Copy each of the following items line for line, keeping every field and value unchanged.

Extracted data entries
>> START

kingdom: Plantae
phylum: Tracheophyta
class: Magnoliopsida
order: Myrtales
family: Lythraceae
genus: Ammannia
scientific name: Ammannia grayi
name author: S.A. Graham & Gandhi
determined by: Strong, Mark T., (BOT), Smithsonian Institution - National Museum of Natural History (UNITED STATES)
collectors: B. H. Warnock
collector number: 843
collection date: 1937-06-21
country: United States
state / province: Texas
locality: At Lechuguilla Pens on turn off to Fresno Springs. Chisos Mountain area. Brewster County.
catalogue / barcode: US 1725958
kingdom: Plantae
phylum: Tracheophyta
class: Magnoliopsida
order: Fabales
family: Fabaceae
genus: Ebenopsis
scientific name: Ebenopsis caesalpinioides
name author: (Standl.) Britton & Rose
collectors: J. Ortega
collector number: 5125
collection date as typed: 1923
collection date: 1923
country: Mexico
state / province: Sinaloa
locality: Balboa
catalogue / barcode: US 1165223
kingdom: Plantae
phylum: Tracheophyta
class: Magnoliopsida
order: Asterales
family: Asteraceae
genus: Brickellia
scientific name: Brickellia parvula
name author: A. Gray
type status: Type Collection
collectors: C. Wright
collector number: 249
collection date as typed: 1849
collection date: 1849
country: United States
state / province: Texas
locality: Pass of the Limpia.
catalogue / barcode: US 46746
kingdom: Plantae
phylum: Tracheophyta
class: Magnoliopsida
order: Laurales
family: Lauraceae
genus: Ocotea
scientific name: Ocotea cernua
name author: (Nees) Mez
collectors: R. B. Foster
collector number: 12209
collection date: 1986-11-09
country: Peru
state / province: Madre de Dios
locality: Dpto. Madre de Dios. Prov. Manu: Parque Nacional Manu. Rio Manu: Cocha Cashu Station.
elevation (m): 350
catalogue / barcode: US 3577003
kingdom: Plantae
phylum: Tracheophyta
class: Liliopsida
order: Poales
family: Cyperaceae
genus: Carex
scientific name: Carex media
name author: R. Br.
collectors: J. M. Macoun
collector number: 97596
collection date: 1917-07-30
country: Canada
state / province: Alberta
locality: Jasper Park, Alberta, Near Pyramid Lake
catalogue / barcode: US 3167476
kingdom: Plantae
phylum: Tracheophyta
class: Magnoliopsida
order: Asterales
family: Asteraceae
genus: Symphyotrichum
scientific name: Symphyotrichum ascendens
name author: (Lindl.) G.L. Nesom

>> END

CORRECT RESULT
kingdom: Plantae
phylum: Tracheophyta
class: Magnoliopsida
order: Myrtales
family: Lythraceae
genus: Ammannia
scientific name: Ammannia grayi
name author: S.A. Graham & Gandhi
determined by: Strong, Mark T., (BOT), Smithsonian Institution - National Museum of Natural History (UNITED STATES)
collectors: B. H. Warnock
collector number: 843
collection date: 1937-06-21
country: United States
state / province: Texas
locality: At Lechuguilla Pens on turn off to Fresno Springs. Chisos Mountain area. Brewster County.
catalogue / barcode: US 1725958
kingdom: Plantae
phylum: Tracheophyta
class: Magnoliopsida
order: Fabales
family: Fabaceae
genus: Ebenopsis
scientific name: Ebenopsis caesalpinioides
name author: (Standl.) Britton & Rose
collectors: J. Ortega
collector number: 5125
collection date as typed: 1923
collection date: 1923
country: Mexico
state / province: Sinaloa
locality: Balboa
catalogue / barcode: US 1165223
kingdom: Plantae
phylum: Tracheophyta
class: Magnoliopsida
order: Asterales
family: Asteraceae
genus: Brickellia
scientific name: Brickellia parvula
name author: A. Gray
type status: Type Collection
collectors: C. Wright
collector number: 249
collection date as typed: 1849
collection date: 1849
country: United States
state / province: Texas
locality: Pass of the Limpia.
catalogue / barcode: US 46746
kingdom: Plantae
phylum: Tracheophyta
class: Magnoliopsida
order: Laurales
family: Lauraceae
genus: Ocotea
scientific name: Ocotea cernua
name author: (Nees) Mez
collectors: R. B. Foster
collector number: 12209
collection date: 1986-11-09
country: Peru
state / province: Madre de Dios
locality: Dpto. Madre de Dios. Prov. Manu: Parque Nacional Manu. Rio Manu: Cocha Cashu Station.
elevation (m): 350
catalogue / barcode: US 3577003
kingdom: Plantae
phylum: Tracheophyta
class: Liliopsida
order: Poales
family: Cyperaceae
genus: Carex
scientific name: Carex media
name author: R. Br.
collectors: J. M. Macoun
collector number: 97596
collection date: 1917-07-30
country: Canada
state / province: Alberta
locality: Jasper Park, Alberta, Near Pyramid Lake
catalogue / barcode: US 3167476
kingdom: Plantae
phylum: Tracheophyta
class: Magnoliopsida
order: Asterales
family: Asteraceae
genus: Symphyotrichum
scientific name: Symphyotrichum ascendens
name author: (Lindl.) G.L. Nesom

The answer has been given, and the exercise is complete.